***** Records for the task *****

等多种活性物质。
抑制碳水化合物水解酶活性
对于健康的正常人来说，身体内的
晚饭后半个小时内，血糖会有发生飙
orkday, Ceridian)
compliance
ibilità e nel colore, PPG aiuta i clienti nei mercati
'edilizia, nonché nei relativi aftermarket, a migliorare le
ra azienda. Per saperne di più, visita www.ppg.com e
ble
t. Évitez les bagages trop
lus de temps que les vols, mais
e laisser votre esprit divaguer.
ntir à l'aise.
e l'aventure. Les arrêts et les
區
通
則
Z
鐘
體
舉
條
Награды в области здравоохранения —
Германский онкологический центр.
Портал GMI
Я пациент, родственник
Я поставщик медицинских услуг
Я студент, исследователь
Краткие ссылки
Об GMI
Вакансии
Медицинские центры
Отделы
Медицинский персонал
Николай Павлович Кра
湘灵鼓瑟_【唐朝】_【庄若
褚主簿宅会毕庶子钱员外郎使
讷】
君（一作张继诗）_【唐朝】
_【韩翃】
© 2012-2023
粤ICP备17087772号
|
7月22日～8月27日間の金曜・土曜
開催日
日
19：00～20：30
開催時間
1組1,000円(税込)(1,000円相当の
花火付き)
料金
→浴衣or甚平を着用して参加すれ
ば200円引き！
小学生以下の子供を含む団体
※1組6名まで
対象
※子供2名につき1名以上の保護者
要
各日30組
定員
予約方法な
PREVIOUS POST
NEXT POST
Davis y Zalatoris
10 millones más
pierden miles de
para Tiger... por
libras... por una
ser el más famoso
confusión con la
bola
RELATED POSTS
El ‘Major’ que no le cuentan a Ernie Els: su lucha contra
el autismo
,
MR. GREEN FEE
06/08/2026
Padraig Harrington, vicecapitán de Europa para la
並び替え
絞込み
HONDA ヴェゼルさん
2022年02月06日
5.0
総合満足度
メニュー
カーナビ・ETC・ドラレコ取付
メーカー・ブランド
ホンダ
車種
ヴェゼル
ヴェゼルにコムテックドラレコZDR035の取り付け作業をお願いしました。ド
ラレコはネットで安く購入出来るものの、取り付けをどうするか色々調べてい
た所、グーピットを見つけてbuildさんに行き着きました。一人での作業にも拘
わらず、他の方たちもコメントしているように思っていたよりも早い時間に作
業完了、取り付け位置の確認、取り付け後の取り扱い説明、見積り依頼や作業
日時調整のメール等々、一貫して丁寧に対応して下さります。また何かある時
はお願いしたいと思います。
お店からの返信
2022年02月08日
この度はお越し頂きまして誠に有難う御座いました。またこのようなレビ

*****

Copy out the material in its entirety. Keep it exact.

> Answer box
等多种活性物质。
抑制碳水化合物水解酶活性
对于健康的正常人来说，身体内的
晚饭后半个小时内，血糖会有发生飙
orkday, Ceridian)
compliance
ibilità e nel colore, PPG aiuta i clienti nei mercati
'edilizia, nonché nei relativi aftermarket, a migliorare le
ra azienda. Per saperne di più, visita www.ppg.com e
ble
t. Évitez les bagages trop
lus de temps que les vols, mais
e laisser votre esprit divaguer.
ntir à l'aise.
e l'aventure. Les arrêts et les
區
通
則
Z
鐘
體
舉
條
Награды в области здравоохранения —
Германский онкологический центр.
Портал GMI
Я пациент, родственник
Я поставщик медицинских услуг
Я студент, исследователь
Краткие ссылки
Об GMI
Вакансии
Медицинские центры
Отделы
Медицинский персонал
Николай Павлович Кра
湘灵鼓瑟_【唐朝】_【庄若
褚主簿宅会毕庶子钱员外郎使
讷】
君（一作张继诗）_【唐朝】
_【韩翃】
© 2012-2023
粤ICP备17087772号
|
7月22日～8月27日間の金曜・土曜
開催日
日
19：00～20：30
開催時間
1組1,000円(税込)(1,000円相当の
花火付き)
料金
→浴衣or甚平を着用して参加すれ
ば200円引き！
小学生以下の子供を含む団体
※1組6名まで
対象
※子供2名につき1名以上の保護者
要
各日30組
定員
予約方法な
PREVIOUS POST
NEXT POST
Davis y Zalatoris
10 millones más
pierden miles de
para Tiger... por
libras... por una
ser el más famoso
confusión con la
bola
RELATED POSTS
El ‘Major’ que no le cuentan a Ernie Els: su lucha contra
el autismo
,
MR. GREEN FEE
06/08/2026
Padraig Harrington, vicecapitán de Europa para la
並び替え
絞込み
HONDA ヴェゼルさん
2022年02月06日
5.0
総合満足度
メニュー
カーナビ・ETC・ドラレコ取付
メーカー・ブランド
ホンダ
車種
ヴェゼル
ヴェゼルにコムテックドラレコZDR035の取り付け作業をお願いしました。ド
ラレコはネットで安く購入出来るものの、取り付けをどうするか色々調べてい
た所、グーピットを見つけてbuildさんに行き着きました。一人での作業にも拘
わらず、他の方たちもコメントしているように思っていたよりも早い時間に作
業完了、取り付け位置の確認、取り付け後の取り扱い説明、見積り依頼や作業
日時調整のメール等々、一貫して丁寧に対応して下さります。また何かある時
はお願いしたいと思います。
お店からの返信
2022年02月08日
この度はお越し頂きまして誠に有難う御座いました。またこのようなレビ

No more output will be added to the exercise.